Внезапно их глаза встретились. Надолго. Билл Хардинг ощутил, что тает. Он еще ни разу не видел у женщины такого выражения лица, какое было у Глории Грандонуиллз. Он увидел в ее глазах страсть и желание. Любовь. Обожание. Сострадание. Униженность. Он не сознавал, что те же чувства читаются и в его взгляде. Он знал одно: она самая прекрасная, самая желанная, самая благородная из всех женщин, каких он встречал на жизненном пути. Он бы с радостью отдал за нее жизнь. Он сделал бы ради нее все, что угодно!
— Я с радостью умер бы за тебя, — произнес он. — Я сделал бы для тебя все что угодно!
— Я с радостью умерла бы за тебя, — робко промолвила она.
Внезапно она ахнула, словно что-то вдруг вспомнила, и выражение лица, которое он видел у женщины впервые, сменилось острым раскаянием.
— О нет! — вскричала она. — Как я могла так унизиться в его глазах!
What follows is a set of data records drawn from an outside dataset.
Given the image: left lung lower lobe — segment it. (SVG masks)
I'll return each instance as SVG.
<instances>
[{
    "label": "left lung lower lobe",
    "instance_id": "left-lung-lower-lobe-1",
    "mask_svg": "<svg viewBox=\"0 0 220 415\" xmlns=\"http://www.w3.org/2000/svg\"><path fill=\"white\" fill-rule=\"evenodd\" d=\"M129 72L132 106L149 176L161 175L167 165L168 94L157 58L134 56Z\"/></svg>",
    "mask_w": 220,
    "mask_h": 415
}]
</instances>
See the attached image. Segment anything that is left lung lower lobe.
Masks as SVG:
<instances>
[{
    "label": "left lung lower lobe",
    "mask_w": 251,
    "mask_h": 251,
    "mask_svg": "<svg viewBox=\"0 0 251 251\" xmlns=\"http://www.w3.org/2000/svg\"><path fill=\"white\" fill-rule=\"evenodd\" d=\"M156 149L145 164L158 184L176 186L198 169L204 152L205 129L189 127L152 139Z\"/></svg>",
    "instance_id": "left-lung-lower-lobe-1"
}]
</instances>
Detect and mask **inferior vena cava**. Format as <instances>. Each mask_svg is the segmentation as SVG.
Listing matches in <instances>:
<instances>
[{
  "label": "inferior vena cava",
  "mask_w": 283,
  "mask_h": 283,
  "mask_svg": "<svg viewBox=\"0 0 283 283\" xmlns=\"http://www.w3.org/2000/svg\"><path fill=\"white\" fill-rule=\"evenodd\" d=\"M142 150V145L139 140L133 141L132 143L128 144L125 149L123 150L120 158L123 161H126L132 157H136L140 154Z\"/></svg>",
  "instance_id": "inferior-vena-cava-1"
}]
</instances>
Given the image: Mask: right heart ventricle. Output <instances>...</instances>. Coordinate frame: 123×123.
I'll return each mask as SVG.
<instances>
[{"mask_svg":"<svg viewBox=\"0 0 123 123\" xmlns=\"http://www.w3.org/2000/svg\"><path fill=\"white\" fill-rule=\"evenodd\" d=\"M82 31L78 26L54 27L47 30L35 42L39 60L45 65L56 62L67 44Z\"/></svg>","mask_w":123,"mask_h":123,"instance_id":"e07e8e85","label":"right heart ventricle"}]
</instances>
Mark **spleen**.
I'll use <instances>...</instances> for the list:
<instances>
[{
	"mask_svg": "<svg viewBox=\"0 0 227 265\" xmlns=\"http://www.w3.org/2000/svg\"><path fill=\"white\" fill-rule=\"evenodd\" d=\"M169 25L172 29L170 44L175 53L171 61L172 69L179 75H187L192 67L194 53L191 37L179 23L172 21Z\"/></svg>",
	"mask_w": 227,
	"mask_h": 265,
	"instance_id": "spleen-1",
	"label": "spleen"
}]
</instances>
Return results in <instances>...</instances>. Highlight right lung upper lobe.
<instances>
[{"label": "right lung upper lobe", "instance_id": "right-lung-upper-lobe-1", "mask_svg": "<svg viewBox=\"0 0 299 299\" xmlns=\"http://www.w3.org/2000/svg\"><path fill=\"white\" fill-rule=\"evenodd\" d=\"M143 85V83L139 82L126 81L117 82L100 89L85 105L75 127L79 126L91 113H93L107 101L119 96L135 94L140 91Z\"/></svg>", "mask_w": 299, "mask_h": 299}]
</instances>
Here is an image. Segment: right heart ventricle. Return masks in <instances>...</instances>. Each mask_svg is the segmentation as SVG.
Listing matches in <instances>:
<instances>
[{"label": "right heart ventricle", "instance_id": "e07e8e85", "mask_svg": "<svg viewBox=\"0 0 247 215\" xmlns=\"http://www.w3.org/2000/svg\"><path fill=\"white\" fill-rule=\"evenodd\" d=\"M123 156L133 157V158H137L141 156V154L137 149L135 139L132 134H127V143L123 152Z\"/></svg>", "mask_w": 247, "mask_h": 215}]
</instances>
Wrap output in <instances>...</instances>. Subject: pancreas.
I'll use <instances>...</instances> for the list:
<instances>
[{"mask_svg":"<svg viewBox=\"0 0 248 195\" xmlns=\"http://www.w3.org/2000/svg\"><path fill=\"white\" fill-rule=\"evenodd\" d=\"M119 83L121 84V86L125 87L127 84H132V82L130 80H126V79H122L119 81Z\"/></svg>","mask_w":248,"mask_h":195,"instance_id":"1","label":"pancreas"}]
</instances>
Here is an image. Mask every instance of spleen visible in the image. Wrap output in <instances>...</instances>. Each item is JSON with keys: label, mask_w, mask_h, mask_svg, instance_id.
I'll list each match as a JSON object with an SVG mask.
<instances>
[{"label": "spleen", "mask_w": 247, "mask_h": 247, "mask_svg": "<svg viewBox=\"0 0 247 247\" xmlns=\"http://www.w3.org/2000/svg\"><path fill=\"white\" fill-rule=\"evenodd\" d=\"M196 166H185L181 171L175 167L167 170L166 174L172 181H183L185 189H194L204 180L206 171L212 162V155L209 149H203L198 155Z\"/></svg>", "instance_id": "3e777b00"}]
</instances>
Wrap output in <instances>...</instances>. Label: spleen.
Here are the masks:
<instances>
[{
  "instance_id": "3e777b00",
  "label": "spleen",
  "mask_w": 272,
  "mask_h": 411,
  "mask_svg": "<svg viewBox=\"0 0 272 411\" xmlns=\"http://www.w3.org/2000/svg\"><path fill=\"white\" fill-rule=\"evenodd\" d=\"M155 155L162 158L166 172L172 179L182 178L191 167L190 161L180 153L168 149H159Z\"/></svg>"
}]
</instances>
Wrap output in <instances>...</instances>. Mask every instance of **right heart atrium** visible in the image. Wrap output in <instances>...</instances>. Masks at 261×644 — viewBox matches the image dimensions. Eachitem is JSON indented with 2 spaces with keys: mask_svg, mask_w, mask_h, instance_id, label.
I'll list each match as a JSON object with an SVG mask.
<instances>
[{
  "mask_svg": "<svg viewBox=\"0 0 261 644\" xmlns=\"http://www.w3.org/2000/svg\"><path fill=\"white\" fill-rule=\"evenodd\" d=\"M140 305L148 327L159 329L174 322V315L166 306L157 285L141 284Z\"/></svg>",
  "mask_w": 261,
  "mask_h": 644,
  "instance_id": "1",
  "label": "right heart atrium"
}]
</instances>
Как я могла!
И, к изумлению Билла Хардинга, она спрыгнула со стола, собрала одежду и выбежала из палаты.
Он похватал свою одежду и уже собрался бежать за ней, когда Смотритель цепко схватил его за руку.
— Нет, Билл Хардинг — еще нет. Сначала тебе надо кое-что узнать.
— Я знаю, что она любит меня, а я — ее, и это все, что мне нужно знать! — выкрикнул Билл Хардинг. Потом вдруг он ахнул: — Да это потому, что ты вынул у нас души, верно? Должно быть, они представляли своего рода психический блок, который мешал нам видеть друг друга в истинном свете. Пустите руку — я иду за ней!
— Успокойся, — сказал Смотритель. — И оденься. Догонишь ее потом — она не уйдет очень уж далеко. А мы пока не спеша прогуляемся по Мемориальной библиотеке Смотрителя, и я ознакомлю тебя с кое-какими фактами жизни в том понимании, к какому пришел со временем я, Смотритель-Псишеэктомист, позднее Поэт.
— Ладно... хорошо... — согласился Билл Хардинг.
Некоторое время после ухода из псишеэктомической палаты Смотритель молчал. А потом произнес:
— В известной степени обладать душой не так уж плохо, — сказал он. — По крайней мере с точки зрения нравственности душа в основном удерживает человека на правильном пути, хотя она же удерживает его от продвижения в Мире. Однако в этом и есть существенный недостаток помимо того, что душа мешает успешно мыслить, ведь она внушает человеку, что тот должен и чего не должен делать только ради своего блага — а не ради блага чужого. Она не заставляет его любить других и не заставляет его меньше любить себя. Скорее напротив, она заставляет его больше любить себя. И если человек с самого начала склонен много думать о себе, он думает о себе еще больше. Нет, псишеэк-томист не может корить себя за то, что удаляет злокачественную опухоль, которая так влияет на людей, — я и не корю. Меня беспокоит другое — должное истинное применение науки псишеэк-томии я понял чересчур поздно. Сообрази я это вовремя, я мог бы преображать пациентов, превращая лицемеров в истинных гуманистов, даруя им возможность любить не только себя. Всякий раз, выполняя свои профессиональные обязанности, я мог бы применять «псевдотомию». Что ж, по крайней мере, — печально подвел итог Смотритель, — я заработал уйму денег.